Policy | objects
This article is excerpted from the Windows &. NET Magazine International Chinese Edition
Since Microsoft released its first Windows NT 4.0 Terminal Server Edition (WTS) in 1998, many companies have dramatically improved the user experience of using RDP to connect to terminal servers. In Windows 2003, RDP clients are almost as capable of using ICA clients to Citrix MetaFrame servers, with only a lack of support for application publishing and stateless Windows (Application publishing directs a connection to an application on a Terminal server). A stateless window allows end users to maintain multiple connections to the same session on a single terminal server, and this does not multiply resources.

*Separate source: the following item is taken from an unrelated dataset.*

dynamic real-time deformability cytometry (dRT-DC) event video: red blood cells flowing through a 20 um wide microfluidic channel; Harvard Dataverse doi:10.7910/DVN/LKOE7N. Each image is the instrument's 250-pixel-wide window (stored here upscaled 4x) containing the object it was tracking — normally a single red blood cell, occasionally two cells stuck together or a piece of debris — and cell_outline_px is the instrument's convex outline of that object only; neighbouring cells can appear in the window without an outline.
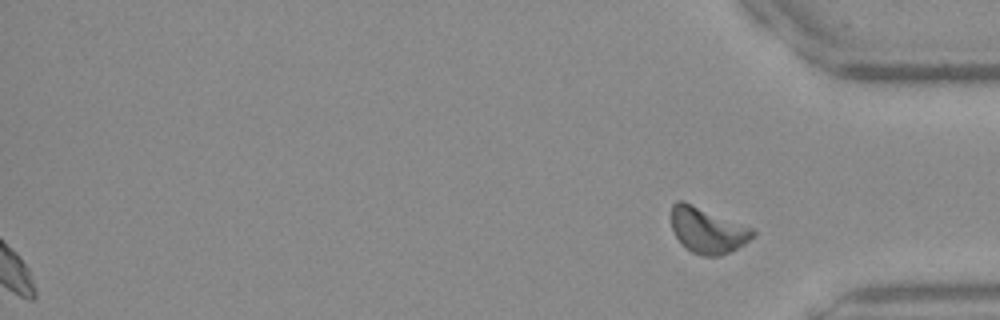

However, Microsoft has historically been less focused on improving management of terminal servers on WTS and Windows 2000 servers. NT 4.0 is earlier than WTS, so the core NT operating system does not have Terminal Server management capabilities-that is, user account management must also be done on a WTS computer or using a WTS-supported account manager. Windows 2000 includes support for Terminal Services in the core operating system, but server management tools are only appropriate for managing a small number of users or servers, because you must configure the settings for Terminal Services for each user or for each computer individually. The settings of a terminal server, such as a user profile path, are not implemented through the Active Directory Service Interface (ADSI), and you cannot script server administration except for possible implementations using command-line tools. This limitation is tolerable if you plan to keep the default settings or if you have only two or three user accounts or the server needs to be configured. However, it can be very difficult to configure and manage more user settings and terminal servers in a consistent manner.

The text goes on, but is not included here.